Records drawn from a dataset:
[Start of section]
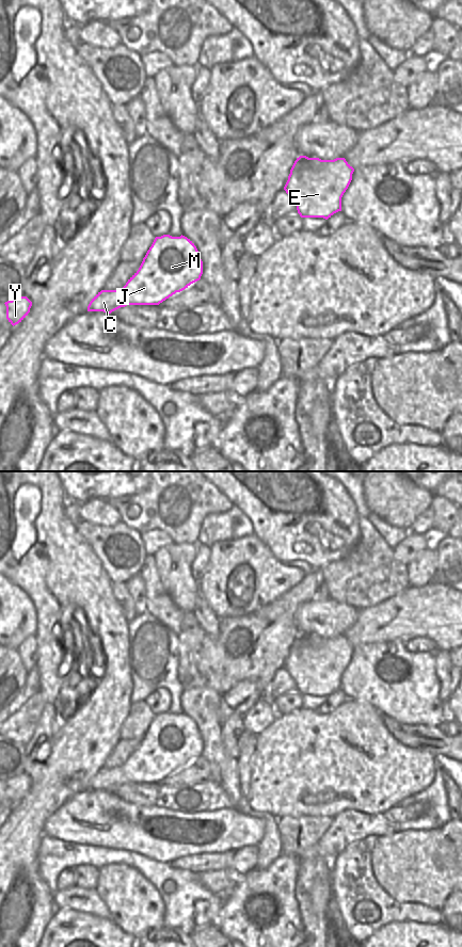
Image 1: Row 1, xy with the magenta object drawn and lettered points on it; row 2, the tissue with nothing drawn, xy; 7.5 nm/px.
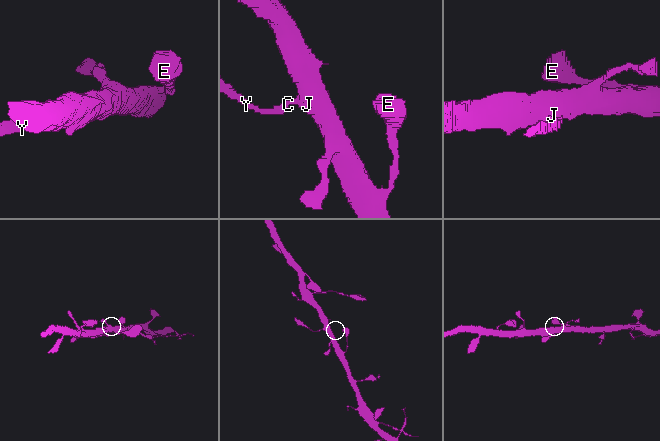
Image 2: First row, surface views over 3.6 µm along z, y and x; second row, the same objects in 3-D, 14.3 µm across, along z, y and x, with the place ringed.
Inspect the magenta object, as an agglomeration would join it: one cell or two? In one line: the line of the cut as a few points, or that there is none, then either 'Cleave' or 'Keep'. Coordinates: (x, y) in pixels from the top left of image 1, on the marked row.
No split. Keep

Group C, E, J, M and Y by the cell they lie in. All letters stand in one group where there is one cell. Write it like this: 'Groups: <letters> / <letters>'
Groups: C E J M Y

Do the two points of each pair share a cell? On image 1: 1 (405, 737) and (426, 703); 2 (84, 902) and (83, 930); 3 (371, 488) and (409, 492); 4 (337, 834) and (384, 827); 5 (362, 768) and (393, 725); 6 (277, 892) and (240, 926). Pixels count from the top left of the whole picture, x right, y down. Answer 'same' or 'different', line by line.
1: different
2: different
3: same
4: same
5: different
6: same

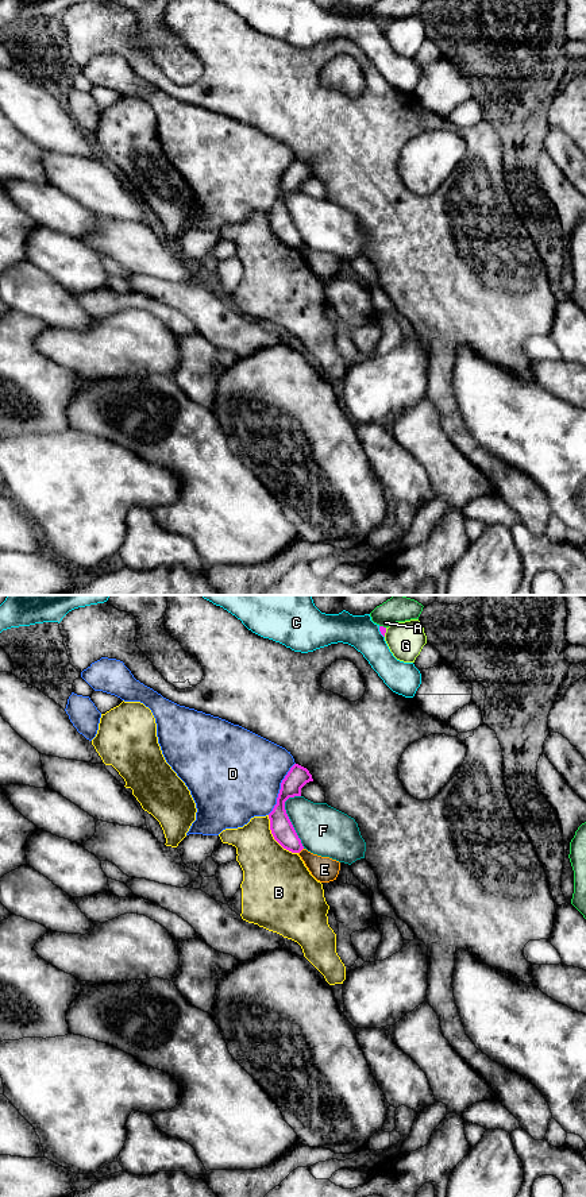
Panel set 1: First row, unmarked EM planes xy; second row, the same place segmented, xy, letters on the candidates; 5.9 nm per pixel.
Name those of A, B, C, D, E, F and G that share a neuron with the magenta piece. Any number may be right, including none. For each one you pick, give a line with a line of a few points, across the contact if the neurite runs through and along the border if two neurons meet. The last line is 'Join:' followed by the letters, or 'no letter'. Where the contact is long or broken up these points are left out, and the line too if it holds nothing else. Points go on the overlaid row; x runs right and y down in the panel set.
Join: no letter

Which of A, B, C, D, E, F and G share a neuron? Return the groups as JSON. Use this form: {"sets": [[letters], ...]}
{"sets": [["A"], ["B"], ["C"], ["D"], ["E"], ["F"], ["G"]]}

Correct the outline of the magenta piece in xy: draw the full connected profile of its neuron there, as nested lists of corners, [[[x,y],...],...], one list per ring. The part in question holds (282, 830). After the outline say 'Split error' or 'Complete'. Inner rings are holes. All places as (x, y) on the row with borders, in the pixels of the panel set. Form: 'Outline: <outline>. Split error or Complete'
Outline: [[[294,764],[282,780],[277,804],[269,814],[270,830],[274,839],[292,853],[300,853],[304,846],[286,814],[285,802],[289,798],[301,796],[301,788],[309,781],[313,781],[309,771]]]. Complete

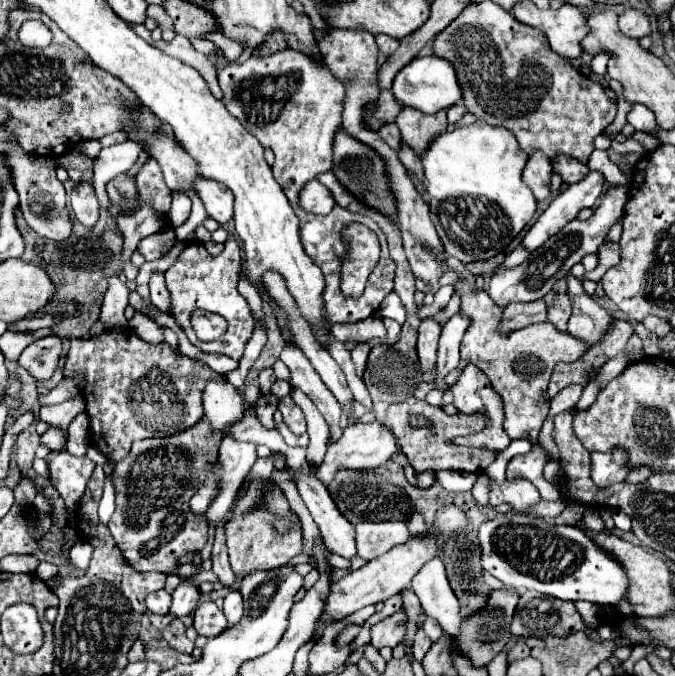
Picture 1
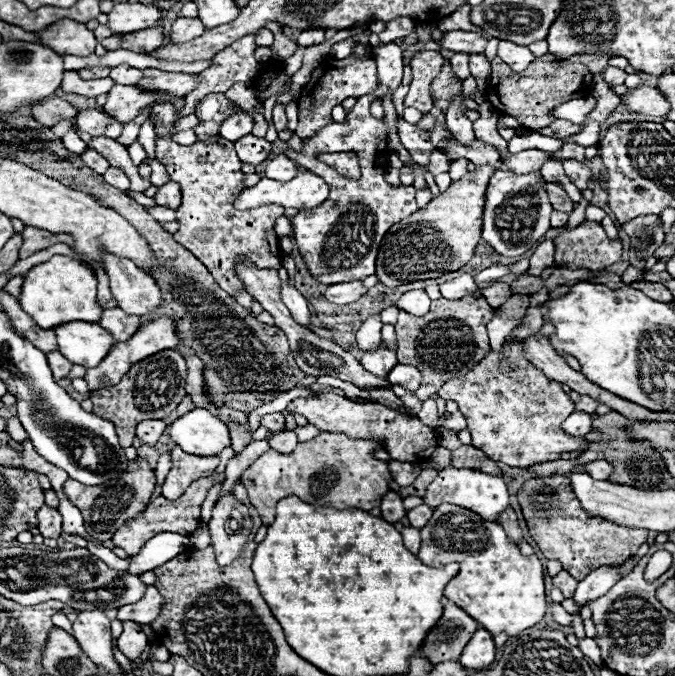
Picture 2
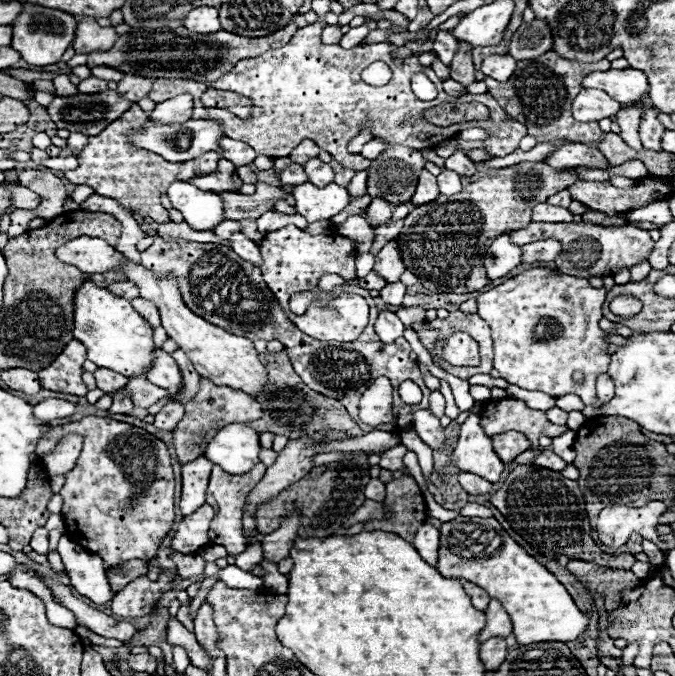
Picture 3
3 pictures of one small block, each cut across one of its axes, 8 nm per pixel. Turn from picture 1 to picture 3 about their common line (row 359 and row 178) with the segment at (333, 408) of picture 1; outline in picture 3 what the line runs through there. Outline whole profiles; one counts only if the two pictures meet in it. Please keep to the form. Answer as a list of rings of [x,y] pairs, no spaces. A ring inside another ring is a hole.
[[[290,164],[290,166],[286,166],[284,170],[282,170],[282,174],[280,174],[280,182],[284,184],[284,186],[296,186],[296,184],[300,184],[300,182],[308,182],[308,178],[306,178],[306,174],[304,174],[304,168],[300,166],[300,164]]]

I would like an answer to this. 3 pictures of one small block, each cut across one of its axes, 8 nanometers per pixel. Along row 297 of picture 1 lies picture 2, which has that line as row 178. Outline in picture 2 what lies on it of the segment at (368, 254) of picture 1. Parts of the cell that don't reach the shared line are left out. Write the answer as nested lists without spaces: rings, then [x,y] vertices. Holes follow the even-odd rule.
[[[336,152],[336,154],[328,154],[328,158],[324,158],[324,162],[346,178],[358,179],[359,177],[359,164],[355,153]]]

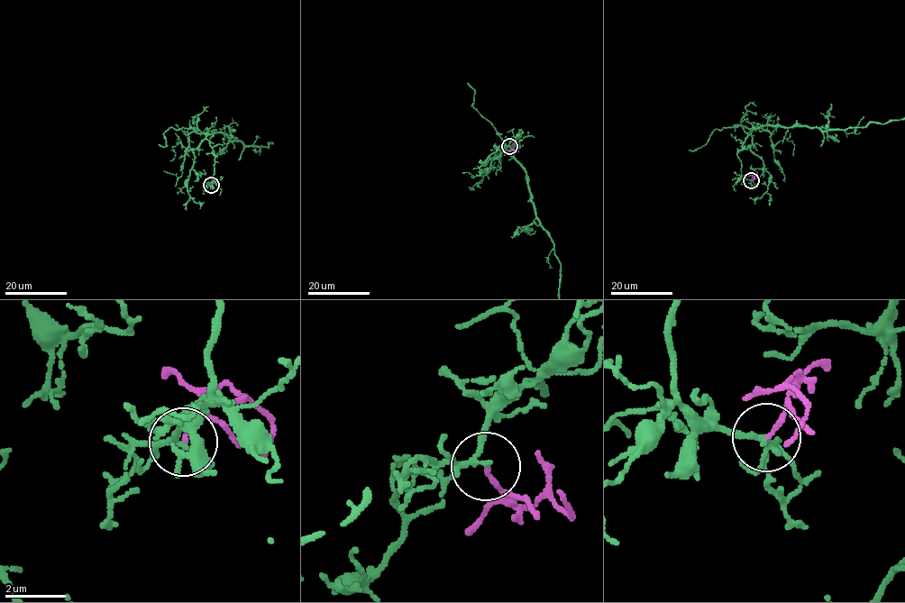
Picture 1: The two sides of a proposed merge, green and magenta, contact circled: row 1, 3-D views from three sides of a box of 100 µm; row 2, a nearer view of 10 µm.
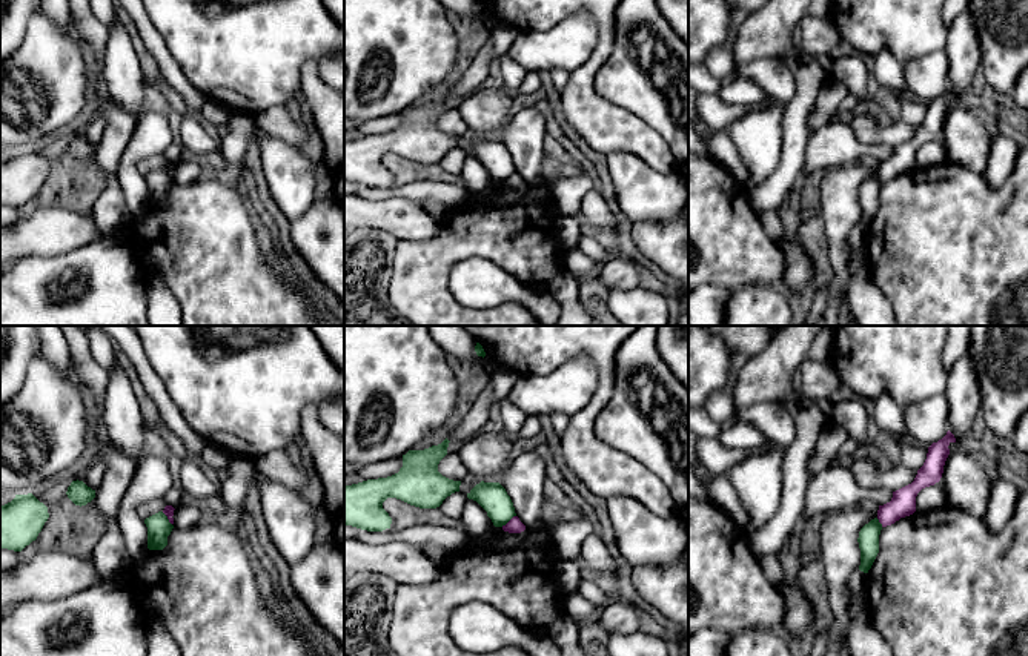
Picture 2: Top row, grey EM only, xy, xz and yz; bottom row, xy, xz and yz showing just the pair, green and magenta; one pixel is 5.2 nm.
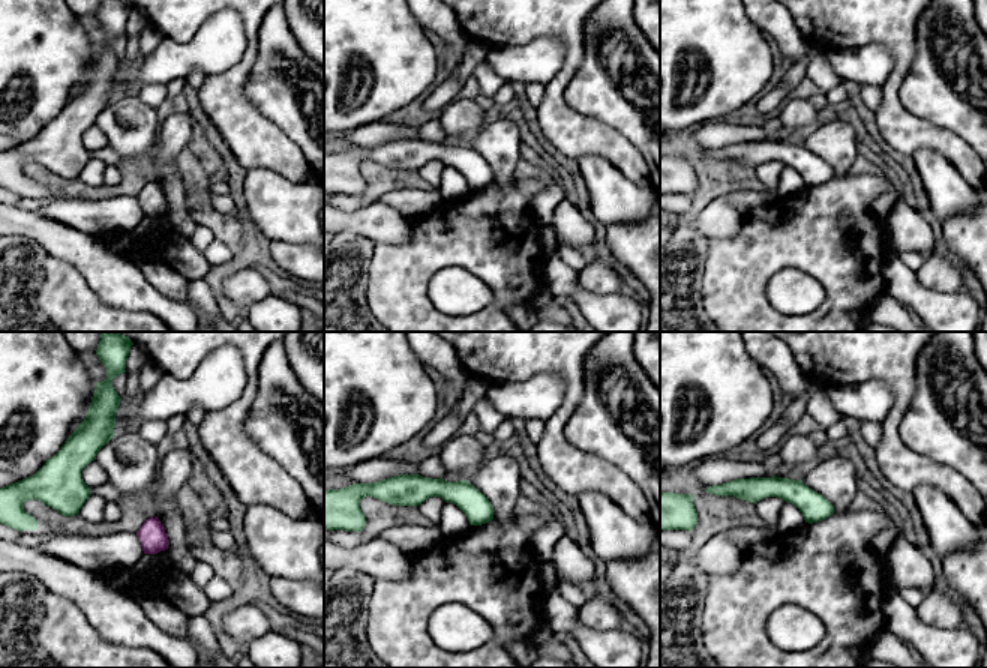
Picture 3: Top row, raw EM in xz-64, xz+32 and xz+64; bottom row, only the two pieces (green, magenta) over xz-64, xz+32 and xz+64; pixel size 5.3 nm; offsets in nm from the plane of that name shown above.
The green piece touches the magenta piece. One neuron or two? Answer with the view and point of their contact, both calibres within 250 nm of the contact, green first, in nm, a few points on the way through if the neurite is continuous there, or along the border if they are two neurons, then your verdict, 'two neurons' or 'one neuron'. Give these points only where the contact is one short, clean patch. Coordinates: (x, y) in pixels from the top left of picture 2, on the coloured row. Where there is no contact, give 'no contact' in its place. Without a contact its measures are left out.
meets green in xz at (507, 521); 160 nm thick on the green side, 80 nm on the other; border along xz (515, 515), (501, 526); two neurons

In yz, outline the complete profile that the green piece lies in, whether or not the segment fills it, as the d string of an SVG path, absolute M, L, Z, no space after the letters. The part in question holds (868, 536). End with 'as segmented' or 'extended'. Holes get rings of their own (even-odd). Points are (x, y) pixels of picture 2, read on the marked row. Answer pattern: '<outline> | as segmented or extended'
M877 518L865 524L859 532L861 565L859 570L868 573L877 553L879 553L879 535L882 524Z | as segmented

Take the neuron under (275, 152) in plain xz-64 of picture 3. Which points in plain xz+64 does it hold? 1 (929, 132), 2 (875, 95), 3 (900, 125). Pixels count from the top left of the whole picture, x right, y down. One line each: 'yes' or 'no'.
1: yes
2: no
3: yes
[End of section]
List, from the entries above, every line in which the word "views" shows up.

Image 2: First row, surface views over 3.6 µm along z, y and x; second row, the same objects in 3-D, 14.3 µm across, along z, y and x, with the place ringed.
Picture 1: The two sides of a proposed merge, green and magenta, contact circled: row 1, 3-D views from three sides of a box of 100 µm; row 2, a nearer view of 10 µm.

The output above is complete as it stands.